RECORD EXTRACTS:
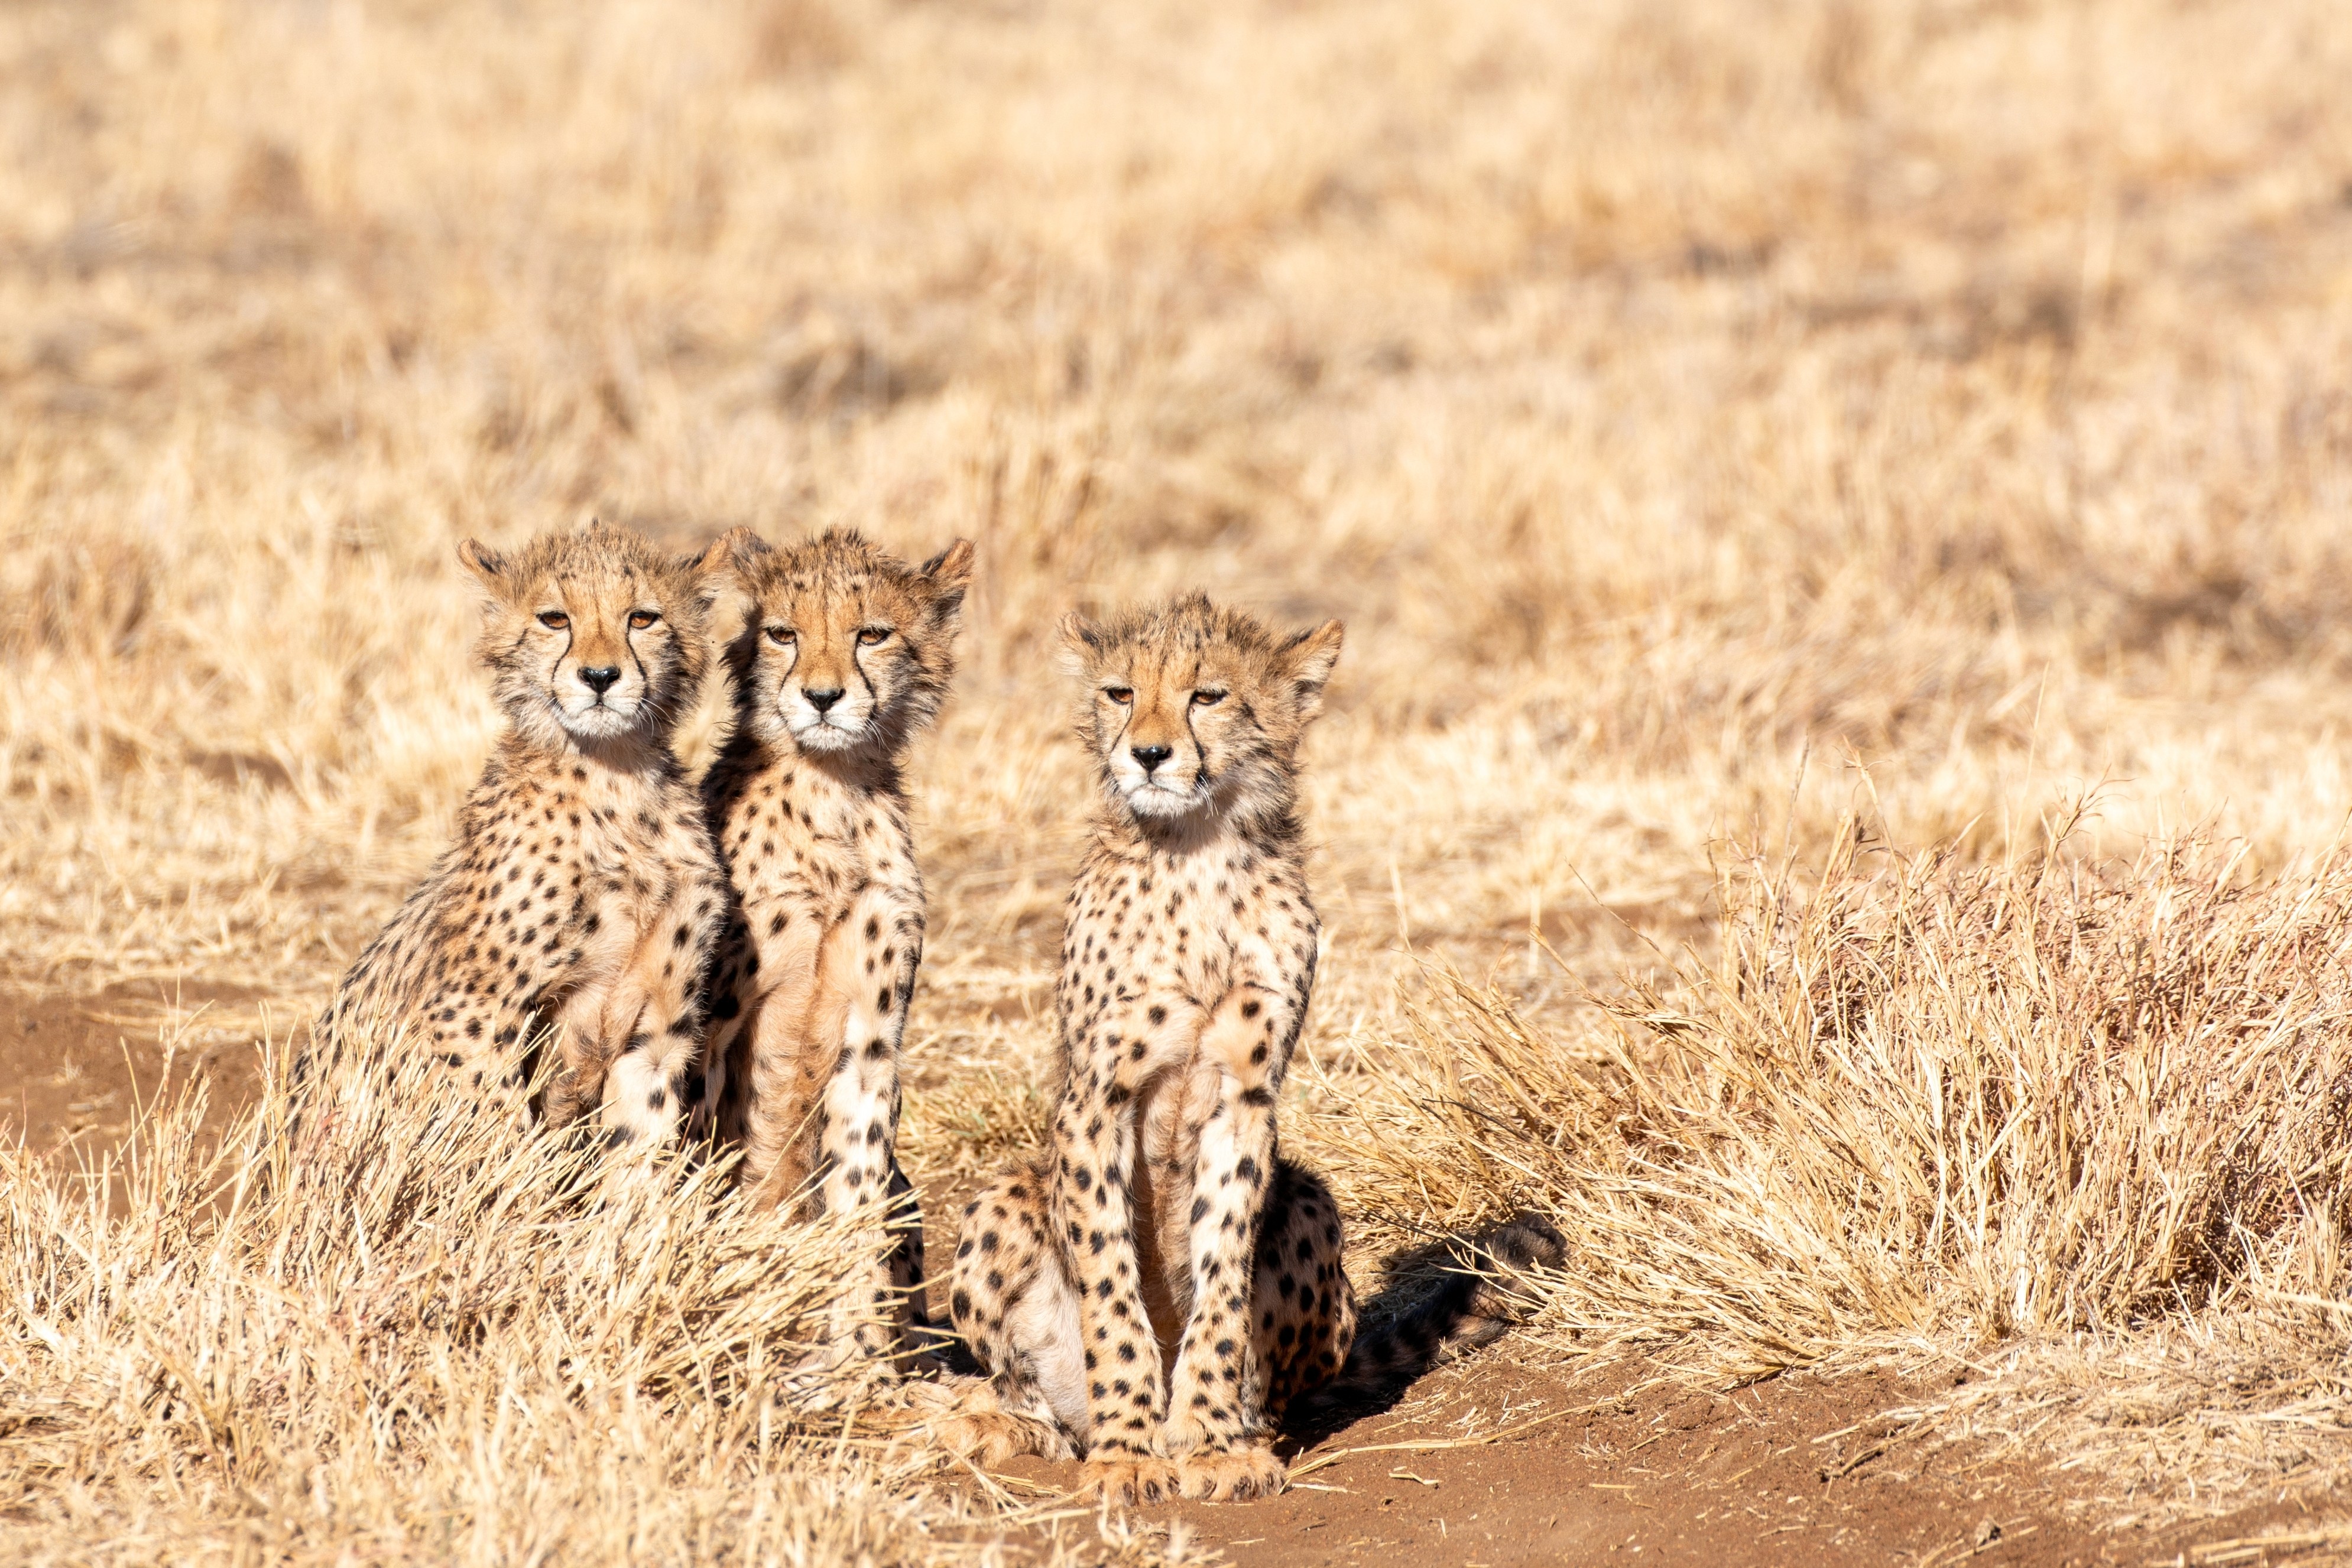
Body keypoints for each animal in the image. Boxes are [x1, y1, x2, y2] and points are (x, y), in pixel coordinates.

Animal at [304, 520, 733, 1147]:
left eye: (642, 618)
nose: (600, 677)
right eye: (554, 619)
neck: (615, 773)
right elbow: (498, 1128)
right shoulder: (471, 1011)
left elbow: (640, 1144)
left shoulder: (656, 1029)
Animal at [690, 526, 974, 1360]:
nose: (822, 697)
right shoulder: (710, 1026)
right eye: (783, 634)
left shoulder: (872, 1037)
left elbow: (857, 1184)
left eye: (870, 634)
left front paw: (857, 1344)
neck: (831, 789)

DIRECTIONS FOR THIS TASK: Transcribe the whole listing exactly but exclude images.

EXERCISE OUTPUT:
Body keypoints for each animal in the image. Boxes are [x1, y1, x2, y2] and points are (x, y), in pixel coordinates.

Animal at [304, 520, 733, 1147]:
left eye: (642, 618)
nose: (600, 677)
right eye: (554, 619)
neck: (615, 773)
right elbow: (498, 1128)
right shoulder: (471, 1011)
left elbow: (640, 1144)
left shoulder: (656, 1029)
Animal at [690, 526, 974, 1360]:
nose: (822, 697)
right shoulder: (710, 1026)
right eye: (783, 634)
left shoulder: (872, 1037)
left elbow: (857, 1184)
left eye: (870, 634)
left front paw: (857, 1344)
neck: (831, 789)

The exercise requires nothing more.